What is White Knight?
The term “white knight” refers to an individual or (more popularly) a company that acquires a target company that another hostile acquirer would otherwise acquire at a consideration that is considerably less than the fair value of the target company.
Interestingly, the company that intends to purchase the target company forcibly is known as the “black knight.” In other words, a white knight takeover comes as a relief to the target company in case of a hostile takeover by a black knight, given that it usually comes up with a much better value proposition that includes retention of the current management team, better terms of the acquisition, etc.
Explanation
On the battlefield, it appears as the savior and the last resort to save its army from the hostilities and atrocities of the opponent. Now, metaphorically business is analogous to a battle, while the marketplace denotes a battlefield. In business parlance, a white knight represents a savior in the form of a friendly acquirer. When a company turns into a target for a hostile takeover, then it comes into the picture with a fair acquisition plan that can save the target company from the hostile takeover and help it grow in the future.

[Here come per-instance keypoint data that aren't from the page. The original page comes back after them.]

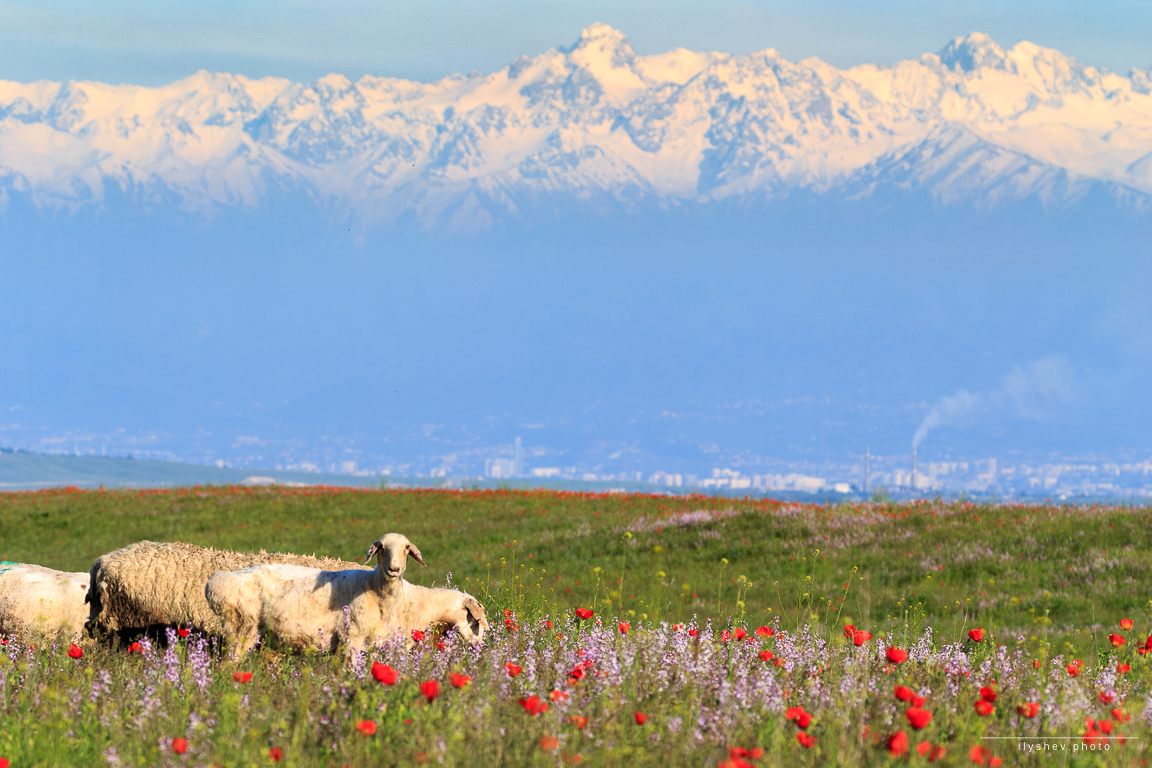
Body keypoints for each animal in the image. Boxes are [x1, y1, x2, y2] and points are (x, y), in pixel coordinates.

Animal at [207, 534, 486, 663]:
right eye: (475, 620)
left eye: (407, 549)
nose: (480, 647)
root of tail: (218, 581)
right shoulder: (355, 638)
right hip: (242, 630)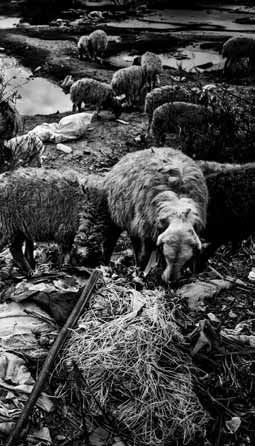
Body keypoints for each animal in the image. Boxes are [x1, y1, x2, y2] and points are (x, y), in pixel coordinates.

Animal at [101, 148, 207, 284]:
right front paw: (141, 271)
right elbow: (144, 253)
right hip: (124, 220)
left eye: (185, 260)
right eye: (166, 256)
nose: (170, 281)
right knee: (124, 242)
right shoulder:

This can be a company or an individual who intends to bail out the target company from a hostile takeover by another acquirer (also called the black knight). Although the target company loses its independence after being acquired by the white knight, it is still far better than being taken over by a black knight.
Examples of White Knight
There are several examples of white knight instances, and some of them are mentioned below:
- Bass Brothers: In 1984, Sid Bass and his sons increased their stake in Walt Disney Productions from 5.5% to 8.6% to become the largest single bloc shareholder of the company and then saved it from the hostile acquisition bid of Saul P. Steinberg.
- Wolters Samson: In the year 1987, Elsevier, which was the largest publishing house in the Netherlands then, expressed its interest in purchasing a stake in Kluwer Publishers in a hostile bid. However, Kluwer Publishers fended off the attempted hostile takeover by Elsevier by merging with Wolters Samson to form Wolters Kluwer.
- Compaq: In 1998, Compaq came to the rescue of Digital Equipment Corporation, which was in pretty bad shape then. Compaq acquired Digital Equipment Corporation for $9.6 billion, partly paid in cash and in exchange for Compaq’s shares. Compaq acted as the white knight for Digital Equipment Corporation’s tottering business in this case.
- Severstal: In the year 2006, Severstal, a Russian steel giant then, acted as the white knight for Arcelor to defend it against Mittal Steel’s merger deal. Severstal offered to pay a higher acquisition price than Mittal Steel, which contributed to paying $34 billion for a 49.4% stake in the merged entity (Arcelor-Mittal).
- Bayer: In 2006, Bayer offered $20 billion to beat the hostile takeover of Schering by Merck, valued at $17.9 billion. Bayer acted as a white knight to save Schering from the hostile merger negotiations with Merck.
- Nissin Foods: In the year 2007, Nissin Foods came to the rescue of Myojo Foods to fend off US hedge fund Steel Partners’ hostile offer of ¥29 billion by offering a higher purchase consideration of ¥37 billion to buy the firm.
- P. Morgan Chase: In 2008, J.P. Morgan Chase acted as the white knight by acquiring Bear Stearns to help it avoid insolvency after its stock price nosedived, resulting in market capitalization declining by 92%. J.P. Morgan Chase purchased at a considerable discount for a mere $2 per share.
- Fiat S.p.A: In 2009, Fiat S.p.A. acquired a 35% stake in Chrysler to save the beleaguered automaker from the jaws of liquidation. The two entities combined to form a new Fiat Chrysler Automobiles.
White Knight in a Hostile Takeover
Now, let us discuss in more detail how a white knight plays its role in a hostile takeover. As we have already discussed that a black knight is a company that intends to acquire the target company forcibly, while the white knight is the friendly acquirer.
Now, the relationship between a white knight, a black knight, and the target company can be elaborated as follows:
- Step 1: Let us assume that Company A (black knight) has expressed interest in acquiring Company B (target company) with a bid offer.
- Step 2: Next, Company B is not satisfied with either the purchase consideration or terms of the deal and rejects the bid offer.
- Step 3: Next, once the bid-offer is rejected, Company A resorts to a more hostile approach and attempts to the takeover of Company B’s stake forcibly, such as purchasing majority shares from the open market.
- Step 4: Next, Company C (white knight) realizes that Company B is under the pressure of a hostile takeover by Company A.
- Step 5: Finally, Company C comes to the rescue of Company B by offering either higher purchase consideration or a better deal term, such as a promise to retain the current management team. In this way, Company C acts as the white knight for Company B by saving it from the hostile takeover attempt by Company A.
Conclusion
So, in this article, we have discussed the definition and how it works, along with some real-life examples to enable you to internalize the concept of a white knight merger. So, by now, you have a good idea about the importance of the white knight in the business scenario.